[Document extract]:
******************************

2.	NOTE: Determining that the user is gazing at the camera of the computing device based on the image data captured by the camera is claimed in Dependent Claims 4 & 14 and not in Independent Claims 1 & 11. 
With this said, Applicant is correct in assessing that Sarin ‘207 at the Abstract does not disclose or suggest determining that the user is gazing at the camera of the computing device based on the image data captured by the camera. As a result, Examined cited Soema ‘571 at Paragraph 0028 to disclose this limitation. For example, Paragraph 0028 teaches that the target detection and tracking system 10 may further include a capture device 20. The capture device 20 may include one or more microphones for capturing or recording sounds and one or more cameras for capturing or recording images. In one embodiment, capture device 20 may include a camera that may be used to visually monitor one or more targets including one or more users, such as the user 18. Gestures (including poses) performed by the one or more users may be captured, analyzed, and tracked to perform one or more controls or actions for the user-interface of an operating system or application. One of ordinary skill in the art would understand that because the capture device 20 may include a camera that may be used to visually monitor one or more targets including one or more users, and this is to involves gestures (including poses) performed by the one or more users and may be captured, analyzed, and tracked, this could reasonably suggest that the user is gazing at the camera of the computing device based on the image data captured by the camera during a gesture.

3.	The cited references does not fail to disclose at least adjusting a microphone beamform based on a determination that the utterance spoken by the particular user comprises the command directed toward the computing device, as recited in claim 1 (and similarly in claim 11). Soema ‘571 discloses at Paragraph 0037 wherein the first audio recording and the second audio recording may each be generated using beamforming techniques. The beamforming techniques may be applied to sounds associated with a plurality of microphones such that the plurality of microphones acts as a single highly directional microphone (i.e., sounds originating within a particular range of directions are amplified while sounds originating outside the particular range of directions are attenuated). These techniques allow sounds originating from person 28 to be focused upon while sounds originating from person 29 are suppressed.
	As a result, the cited references are not far removed from the art of record. Accordingly, it is submitted that the present application is not in condition for allowance.


Claim Objections
(The previous claim objections are withdrawn in light of the applicant’s amendments.)


Claim Rejections - 35 USC § 103
1.	In the event the determination of the status of the application as subject to AIA  35 U.S.C. 102 and 103 (or as subject to pre-AIA  35 U.S.C. 102 and 103) is incorrect, any correction of the statutory basis for the rejection will not be considered a new ground of rejection if the prior art relied upon, and the rationale supporting the rejection, would be the same under either status.  
2.	The following is a quotation of 35 U.S.C. 103 which forms the basis for all obviousness rejections set forth in this Office action:
A patent for a claimed invention may not be obtained, notwithstanding that the claimed invention is not identically disclosed as set forth in section 102, if the differences between the claimed invention and the prior art are such that the claimed invention as a whole would have been obvious before the effective filing date of the claimed invention to a person having ordinary skill in the art to which the claimed invention pertains. Patentability shall not be negated by the manner in which the invention was made.

******************************

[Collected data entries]
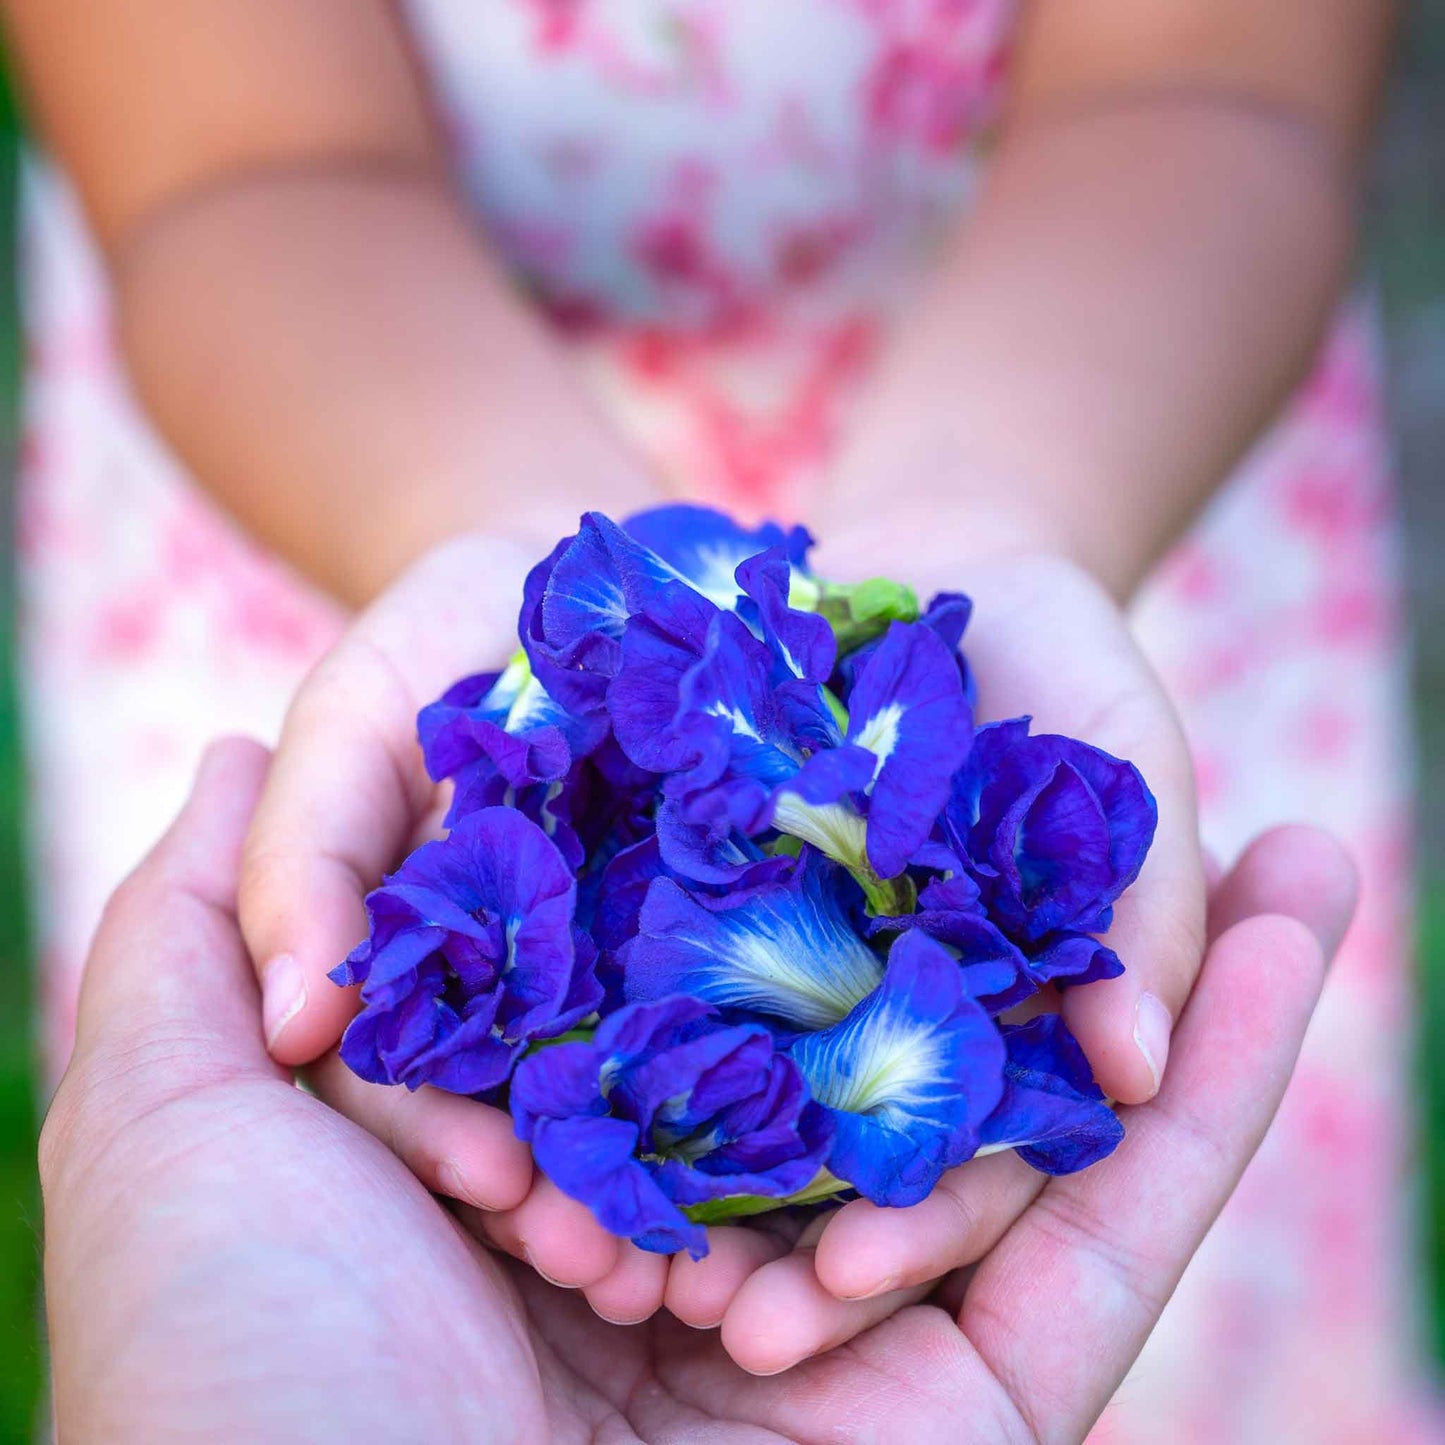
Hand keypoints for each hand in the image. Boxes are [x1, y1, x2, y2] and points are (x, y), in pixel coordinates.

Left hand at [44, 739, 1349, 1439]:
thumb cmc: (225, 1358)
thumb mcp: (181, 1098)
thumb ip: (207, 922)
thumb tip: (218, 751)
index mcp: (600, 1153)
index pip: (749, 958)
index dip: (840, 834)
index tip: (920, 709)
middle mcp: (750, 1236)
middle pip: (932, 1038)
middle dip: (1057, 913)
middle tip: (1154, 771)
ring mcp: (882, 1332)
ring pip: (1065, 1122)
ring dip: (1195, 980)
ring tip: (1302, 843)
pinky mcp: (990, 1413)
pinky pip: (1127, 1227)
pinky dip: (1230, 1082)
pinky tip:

******************************

[Problems to solve]:
**1.** Answer these questions about the office action excerpt:
(a) Which dependent claims recite determining that the user is gazing at the camera of the computing device?
(b) According to Paragraph 0037 of Soema ‘571, sounds from which person can be focused upon by the beamforming techniques?
(c) Which statute is quoted as the basis for all obviousness rejections in the Office action?
**2.** Echo the office action excerpt from the words "As a result, the" up to and including the words "the applicant’s amendments.)".

[Replies]:
**1.**
(a) Dependent Claims 4 and 14.
(b) Person 28.
(c) 35 U.S.C. 103.

**2.**
As a result, the cited references are not far removed from the art of record. Accordingly, it is submitted that the present application is not in condition for allowance.


Claim Objections
(The previous claim objections are withdrawn in light of the applicant’s amendments.)